* _GIVEN RECORDS_:
*-*-*

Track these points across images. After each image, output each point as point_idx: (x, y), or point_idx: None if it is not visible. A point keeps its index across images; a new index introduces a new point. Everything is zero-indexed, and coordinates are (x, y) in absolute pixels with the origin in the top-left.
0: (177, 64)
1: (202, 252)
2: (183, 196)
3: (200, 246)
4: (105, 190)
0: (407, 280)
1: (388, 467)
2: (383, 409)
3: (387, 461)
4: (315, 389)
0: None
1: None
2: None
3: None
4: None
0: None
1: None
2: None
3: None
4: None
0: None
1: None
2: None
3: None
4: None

*-*-*

* _TASK OBJECTIVE_:
Reproduce verbatim every line from the very first line above through the line containing "4: (105, 190)", including that line.

* _TASK RESPONSE_:
Track these points across images. After each image, output each point as point_idx: (x, y), or point_idx: None if it is not visible. A point keeps its index across images; a new index introduces a new point. Everything is zero-indexed, and coordinates are (x, y) in absolute pixels with the origin in the top-left.
0: (177, 64)
1: (202, 252)
2: (183, 196)
3: (200, 246)
4: (105, 190)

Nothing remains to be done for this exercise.